Makes between 30-40 cookies

adapted from Baking: From My Home to Yours by Dorie Greenspan

Sablés would take all manner of flavors easily- I could imagine these with lemon zest, coco nibs, or even thyme if lavender isn’t your thing. Be certain to use food grade lavender buds- I found them with the dried herbs in my local grocery store, but if that’s not your reality it’s an easy thing to find through spice shops and online. Finally, the baking time might vary depending on how thick you’ve rolled your cookies. Just be careful to watch them and pull them once the edges are golden.

1 tablespoon dried lavender
8 ounces butter, room temperature
1/2 cup (100 grams) cane sugar
1/4 cup (30 grams) confectioner’s sugar
1/2 teaspoon salt
2 large egg yolks, room temperature
2 cups (250 grams) all-purpose flour

1 tablespoon dried lavender
1/4 cup (45 grams) turbinado sugar
1 egg yolk

Place the dried lavender in the bowl of a mortar and pestle. Bash it until its light and powdered, then set aside.

In a large bowl use a hand mixer to beat the butter on medium speed until smooth and creamy, about 3 minutes. Use a rubber spatula to scrape down the bowl as necessary. When the butter is smooth, add in the lavender, the sugars, and the salt and turn down the mixer speed. Stir, scraping down the bowl as necessary, until the butter and sugar is well-mixed but not fluffy, about a minute. Add the egg yolks and beat until just combined.

Turn the mixer down as low as it will go and add the flour. Mix just until the flour is absorbed by the dough. At this point I finished the dough bringing it into a ball using my hands, and stirring in any flour in the bottom corners manually. Divide the ball of dough in half.

Place a piece of plastic wrap about 18 inches long on a clean surface. Place one of the balls onto the plastic wrap, and cover with plastic wrap. Use the plastic wrap to shape the ball into a rectangle at least 9 inches long by evenly pressing the dough out, then roll the wrapped dough to create a cylinder. Repeat with another piece of plastic wrap and the second ball. Store both pieces of dough in the refrigerator for at least 2 hours, or up to 3 days.

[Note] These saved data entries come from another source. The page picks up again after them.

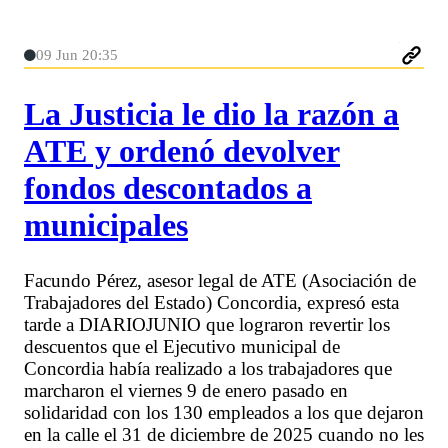
09 Jun 20:35
La Justicia le dio la razón a
ATE y ordenó devolver
fondos descontados a
municipales
Facundo Pérez, asesor legal de ATE (Asociación de
Trabajadores del Estado) Concordia, expresó esta
tarde a DIARIOJUNIO que lograron revertir los
descuentos que el Ejecutivo municipal de
Concordia había realizado a los trabajadores que
marcharon el viernes 9 de enero pasado en
solidaridad con los 130 empleados a los que dejaron
en la calle el 31 de diciembre de 2025 cuando no les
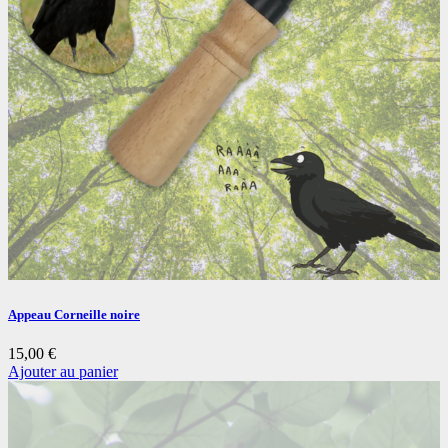
Appeau Corneille noire
15,00
€
Ajouter au panier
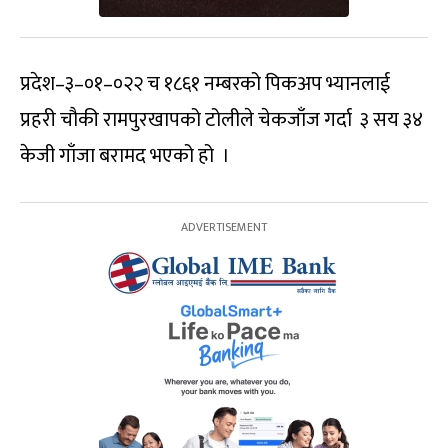
प्रदेश–३–०१–०२२ च १८६१ नम्बरको पिकअप भ्यानलाई
प्रहरी चौकी रामपुरखापको टोलीले चेकजाँज गर्दा ३ सय ३४
केजी गाँजा बरामद भएको हो ।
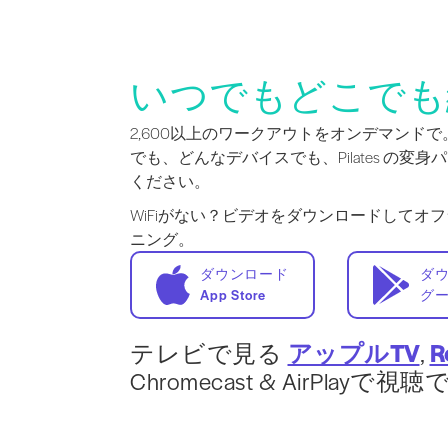
いつでもどこでも
2,600以上のワークアウトをオンデマンド
でも、どんなデバイスでも、Pilates の変
ください。
WiFiがない？ビデオをダウンロードしてオ
ニング。
ダウンロード
ダ
App Store
グ
テレビで見る
アップルTV
,
R
Chromecast & AirPlayで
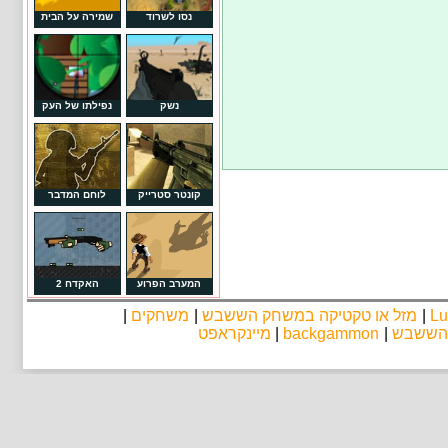
נסו לשרוד
שמירה על הבית
נשק
נפילתו של העק
קונטר סטרייק
לוחם המדבר
המערב הפרוע
האקדח 2
Lu
|
מזל או טקטיקה במשחק הששבש
|
משחקים
|
 הששבש
|
backgammon
|
מיינקראפט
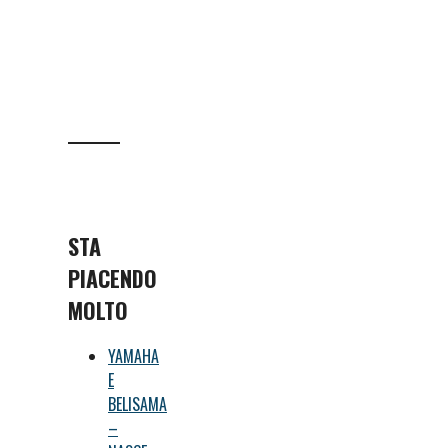
STA
PIACENDO
MOLTO
YAMAHA
E
BELISAMA
–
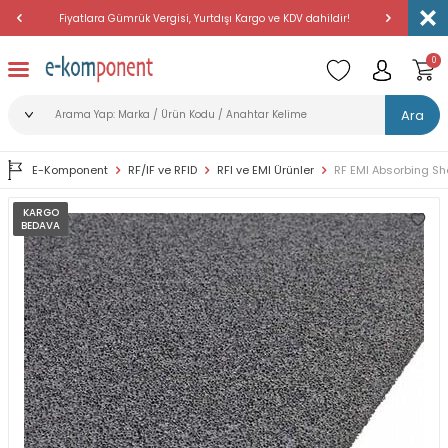
Fiyatlara Gümrük Vergisi, Yurtdışı Kargo ve KDV dahildir!
Amerika'dan 
0
Ara
E-Komponent
RF/IF ve RFID
RFI ve EMI Ürünler
RF EMI Absorbing S
KARGO
BEDAVA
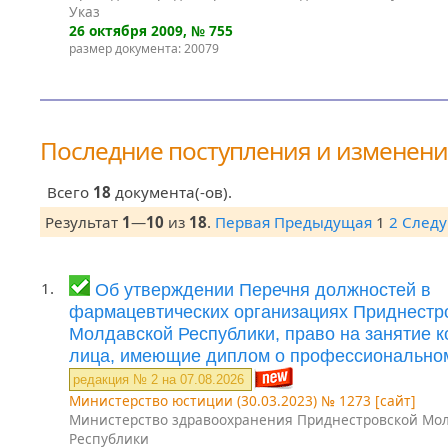
Указ
26 октября 2009
, № 755
размер документа: 20079
Последние поступления и изменен
Всего
18
документа(-ов).
Результат
1
—
10
из
18
.
Первая
Предыдущая
1
2
След
1.
Об утверждении Перечня должностей в
фармацевтических организациях Приднестр
Молдавской Республики, право на занятие 
лица, имеющие диплом о профессионально
редакция № 2 на 07.08.2026
Министерство юстиции (30.03.2023) № 1273 [сайт]
Министерство здравоохранения Приднестровской Мо
Республики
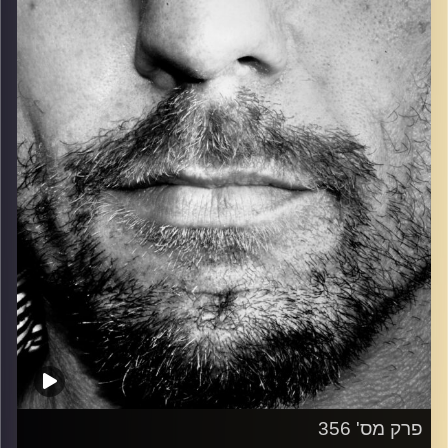
כל מה שחי, אמיתי ונושם.
עם שמוליק רגב.
קרדיט תמונות:
David Goehring
פרק מס' 356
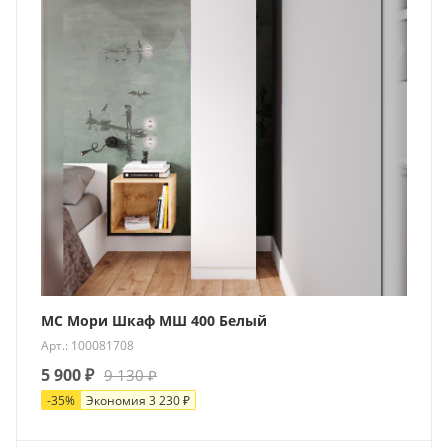
МС Мори Шкаф МШ 400 Белый
Арт.: 100081708
5 900
₽
9 130
₽
-
35
%
Экономия
3 230
₽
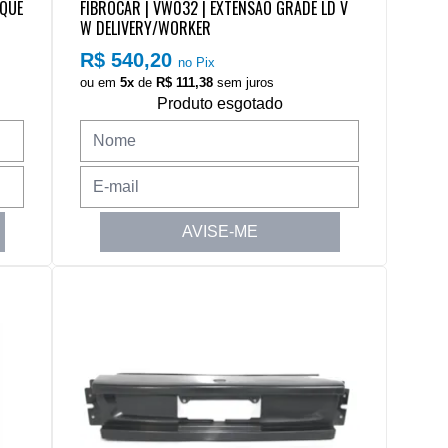
OQUE
FIBROCAR | VW032 | EXTENSAO GRADE LD V
W DELIVERY/WORKER
R$ 540,20
no Pix
ou em
5x
de
R$ 111,38
sem juros
Produto esgotado
AVISE-ME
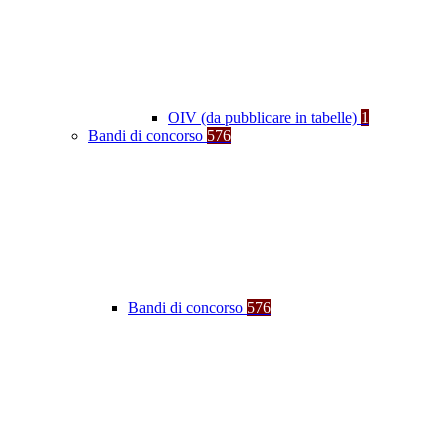
OIV (da pubblicare in tabelle)
1
Bandi di concorso
576
Bandi di concorso
576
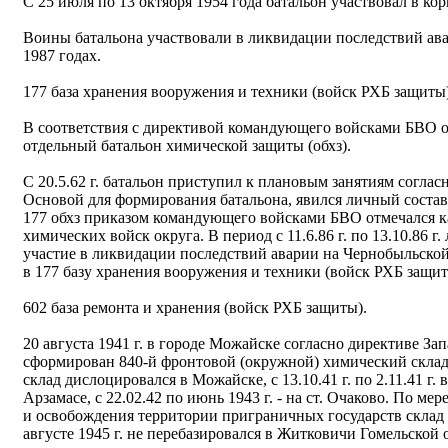
С 25 июля по 13 октября 1954 года батальон участвовал в ко
Воины батальона участвовали в ликвидации последствий ав
1987 годах.
177 база хранения вооружения и техники (войск РХБ защиты)
В соответствия с директивой командующего войсками БВО от
отдельный батальон химической защиты (обхз).
С 20.5.62 г. батальон приступил к плановым занятиям согла
Основой для формирования батальона, явился личный состав ч
177 обхз приказом командующего войсками БВО отмечался ка
химических войск округа. В период с 11.6.86 г. по 13.10.86 г
участие в ликвидации последствий аварии на Чернобыльской 
в 177 базу хранения вооружения и техники (войск РХБ защит
602 база ремонта и хранения (войск РХБ защиты).
20 августа 1941 г. в городе Можайске согласно директиве Зап
сформирован 840-й фронтовой (окружной) химический склад З
склад дислоцировался в Можайске, с 13.10.41 г. по 2.11.41 г. в 
Арзамасе, с 22.02.42 по июнь 1943 г. - на ст. Очаково. По ме
и освобождения территории приграничных государств склад 
августе 1945 г. не перебазировался в Житковичи Гомельской 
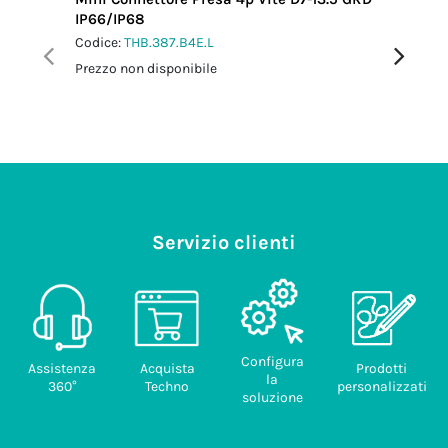
IP66/IP68
L0.5 m 
Codice:
THB.387.B4E.L
Codice:
T
Prezzo non disponibile
Prezzo no
Servizio clienti
Configura
Assistenza
Acquista
Prodotti
la
360°
Techno
personalizzati
soluzione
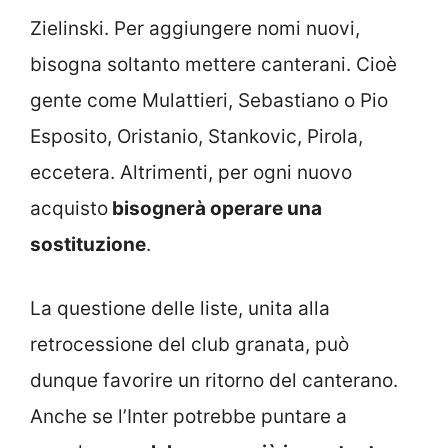
Zielinski. Per aggiungere nomi nuovi,
bisogna soltanto mettere canterani. Cioè
gente come Mulattieri, Sebastiano o Pio
Esposito, Oristanio, Stankovic, Pirola,
eccetera. Altrimenti, per ogni nuovo
acquisto
bisognerà operare una
sostituzione
.
La questione delle liste, unita alla
retrocessione del club granata, può
dunque favorire un ritorno del canterano.
Anche se l’Inter potrebbe puntare a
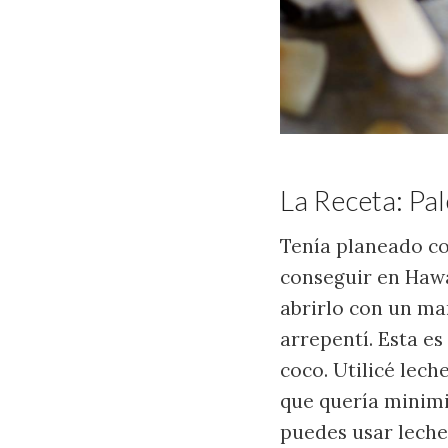
La Receta: Pa
Tenía planeado co
conseguir en Hawa
abrirlo con un mar
arrepentí. Esta es
coco. Utilicé lech
que quería minimiz
puedes usar leche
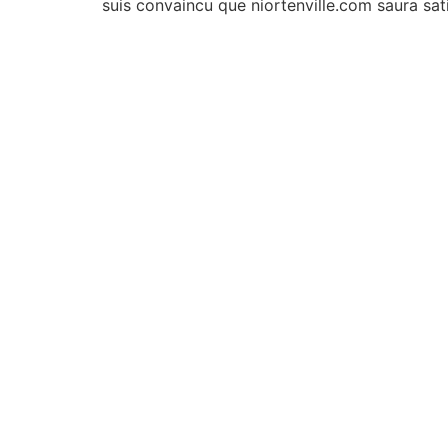
suis convaincu que niortenville.com saura sati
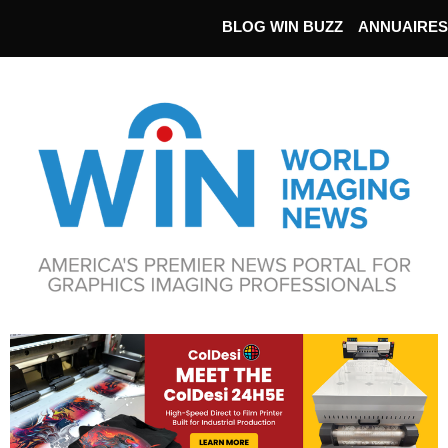
BLOG WIN BUZZ
ANNUAIRES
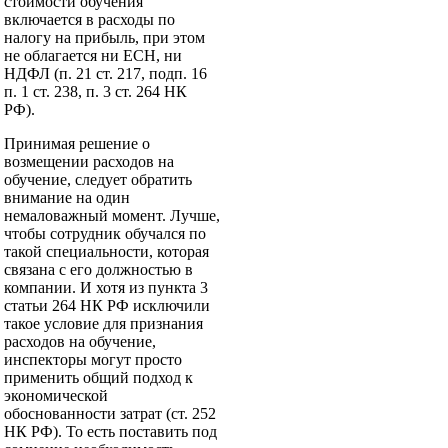
стоимости обучения
включается в расходы по
налогу на прибыль, при этом
не облагается ни ЕСН, ни
НДФЛ (п. 21 ст. 217, подп. 16
п. 1 ст. 238, п. 3 ст. 264 НК
РФ).
Принимая решение о
возмещении расходов на
обучение, следует обратить
внимание на один
немаловажный момент. Лучше,
чтобы сотрудник обучался по
такой специальности, которая
связана с его должностью в
компании. И хотя из пункта 3
статьи 264 НК РФ исключили
такое условие для признания
расходов на обучение,
инспекторы могут просто
применить общий подход к
экономической
обоснованности затрат (ст. 252
НК РФ). То есть поставить под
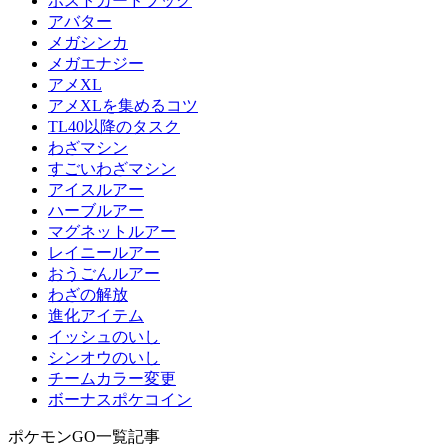
ポストカードブック
アバター
メガシンカ
メガエナジー
アメXL
アメXLを集めるコツ
TL40以降のタスク
わざマシン
すごいわざマシン
アイスルアー
ハーブルアー
マグネットルアー
レイニールアー
おうごんルアー
わざの解放
進化アイテム
イッシュのいし
シンオウのいし
チームカラー変更
ボーナスポケコイン
ポケモンGO一覧記事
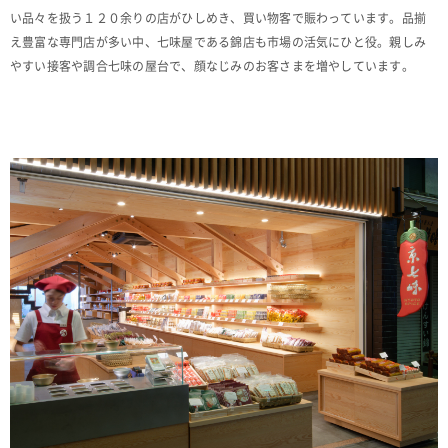
い品々を扱う１２０余りの店がひしめき、買い物客で賑わっています。品揃
え豊富な専門店が多い中、七味屋である錦店も市場の活気にひと役。親しみ
やすい接客や調合七味の屋台で、顔なじみのお客さまを増やしています。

When you are ready to bake your cookies, preheat the oven to 350 degrees. In a small bowl mix the lavender and the turbinado sugar. Spread the mixture out onto a piece of parchment paper or a Silpat. Remove your dough from the refrigerator, and unwrap it. Brush the log all around with the egg yolk, then roll in the lavender sugar. Press more sugar onto the edges as necessary. Cut the logs into 3/4 inch slices, trimming the edges as necessary. Transfer to cookie sheets lined with parchment paper.

Bake for 14 minutes, rotating halfway, until the edges are golden and the centers are just set. Remove from the oven and allow to cool on the cookie sheets. The cookies will keep in an airtight container for a few days.